Supplement: Professor Stephen Bainbridge, a noted corporate law expert, kindly links to this post here, and provides his own scholarly analysis of this case here. A review of the case on The Harvard Law School Corporate Governance Blog is available here.

In the case of In Re Primedia, Inc. Derivative Litigation, 2006 WL 3365544 (Del. Ch. Nov. 15, 2006), read opinion here, the Chancery Court presents a "guidebook", based on settled bedrock principles of Delaware law, for the duties of controlling shareholders in an interested transaction. Although the duties of a controlling shareholder are not new at all, this opinion summarizes them neatly and applies them in the context of an intricate web of interlocking entities that the court drilled through with laser-like precision to find the controlling amalgamation of interest. Of course, the result of such a finding is that the defendants will not be entitled to the protection of the Business Judgment Rule. To the contrary, they will need to carry the burden of proving the entire fairness of the transaction in which they stood on both sides of the table. The transaction at issue was the redemption by the corporation of preferred shares owned by the controlling shareholder, at a handsome profit. The corporation, however, was not required to redeem the preferred shares for several more years. The common shareholders did not share in the lucre of the transaction. The court found this case to be squarely within the teaching of the hoary case (and its progeny) of Sinclair Oil Corp. v. Levien, 280 A.2d 717 (Del. 1971).

Also notable is the extensive discussion in footnote 45 of why the directors were considered by the court to be lacking in independence. Procedurally, the court observed that the motion to dismiss filed was under Rule 12(b)(6) and not based on Rule 23.1, thereby virtually conceding that the director defendants were not independent. In addition, the procedural hurdle of a 12(b)(6) motion is much easier for a plaintiff to overcome compared to a motion under Rule 23.1.

In my view,  a most memorable quote from the end of the court’s opinion addresses the point that the breach of the duty of loyalty in this context is considered so important as a matter of public policy, that even if the measure of damages caused by the breach is not entirely clear, the court will be flexible on that element, which ordinarily is an essential component to any case, after a breach is established.

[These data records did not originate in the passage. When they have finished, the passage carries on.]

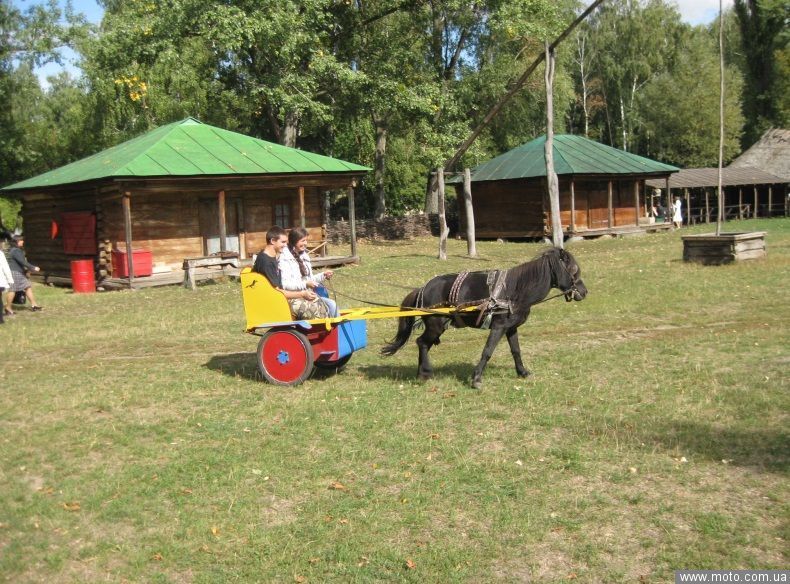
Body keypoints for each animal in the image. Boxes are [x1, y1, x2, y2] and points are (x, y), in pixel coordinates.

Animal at [384, 246, 588, 388]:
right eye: (574, 270)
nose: (584, 292)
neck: (515, 291)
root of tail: (422, 289)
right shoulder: (498, 327)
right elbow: (488, 351)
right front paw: (476, 379)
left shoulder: (511, 328)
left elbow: (516, 351)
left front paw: (522, 372)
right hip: (436, 326)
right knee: (422, 343)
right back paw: (424, 373)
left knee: (423, 343)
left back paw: (422, 374)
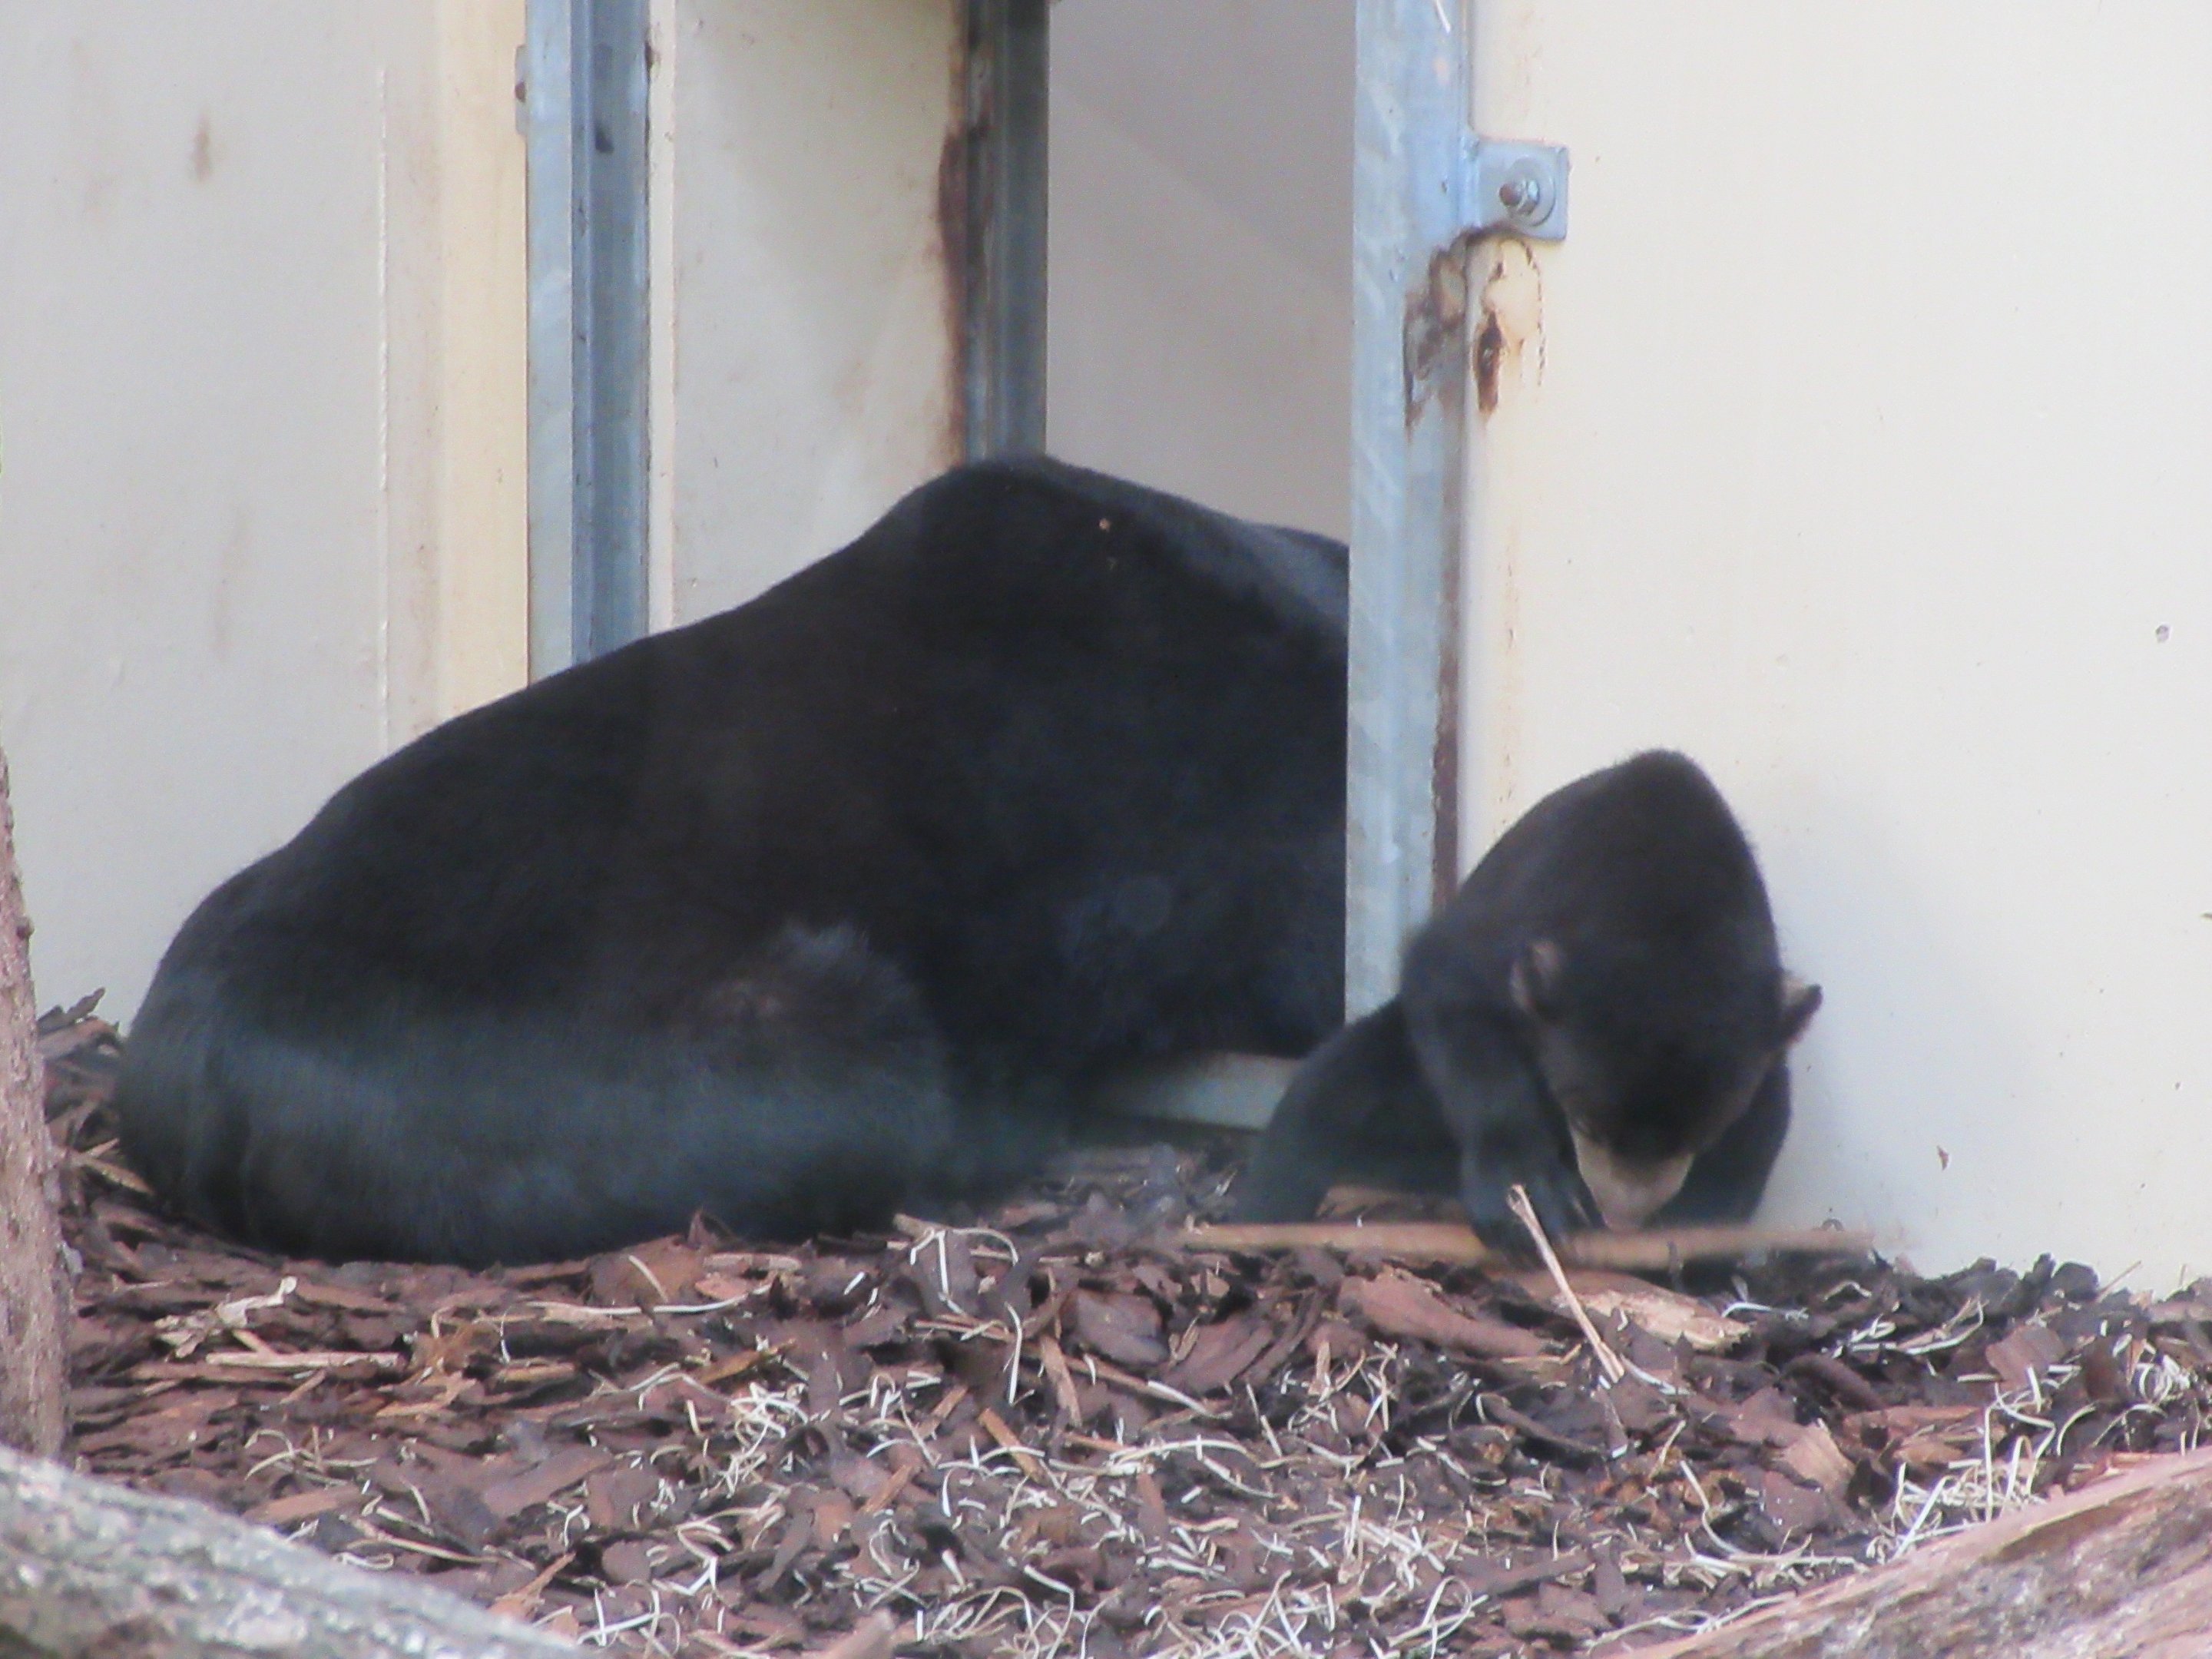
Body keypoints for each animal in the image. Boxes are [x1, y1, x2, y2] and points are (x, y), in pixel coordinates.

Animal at [1233, 750, 1821, 1245]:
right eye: (1585, 1121)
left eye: (1697, 1138)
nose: (1620, 1217)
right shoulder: (1506, 929)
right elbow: (1455, 1005)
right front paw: (1527, 1202)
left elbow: (1760, 1129)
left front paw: (1696, 1215)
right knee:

Here is the quote that I think is destined to be referred to often as a summary of this key concept:

If the plaintiffs ultimately prove such a breach of the duty of loyalty, this court should not unduly narrow the scope of their recovery.FN46 Even in a case where transactional damages are not present, a disloyal fiduciary may still be held liable for incidental damages.FN47 Concerns of equity and deterrence justify “loosen [ing] normally stringent requirements of causation and damages” when a breach of the duty of loyalty is shown.FN48 As the Delaware Supreme Court long ago noted, the duty of loyalty “does not rest upon the narrow ground of injury or damage to the corporation resulting from a betrayal of confidence, but upon a broader foundation of a wise public policy that, for purposes of removing all temptation, extinguishes all possibility of profit flowing from the breach of confidence imposed by the fiduciary relation.” FN49

[For the convenience of the reader, I am including below the footnote contents for the footnotes in the above quote.]

FN46. Thorpe v. CERBCO, Inc., 676 A.2d 436, 445 (Del.1996). FN47. Id. FN48. Id. (quoting Milbank, Tweed, Hadley & McCloy v. Boon, 13 F.3d 537, 543 (2d Cir.1994)).FN49. Guth v. Loft, Inc., 5 A.2d 503, 510 (Del.1939).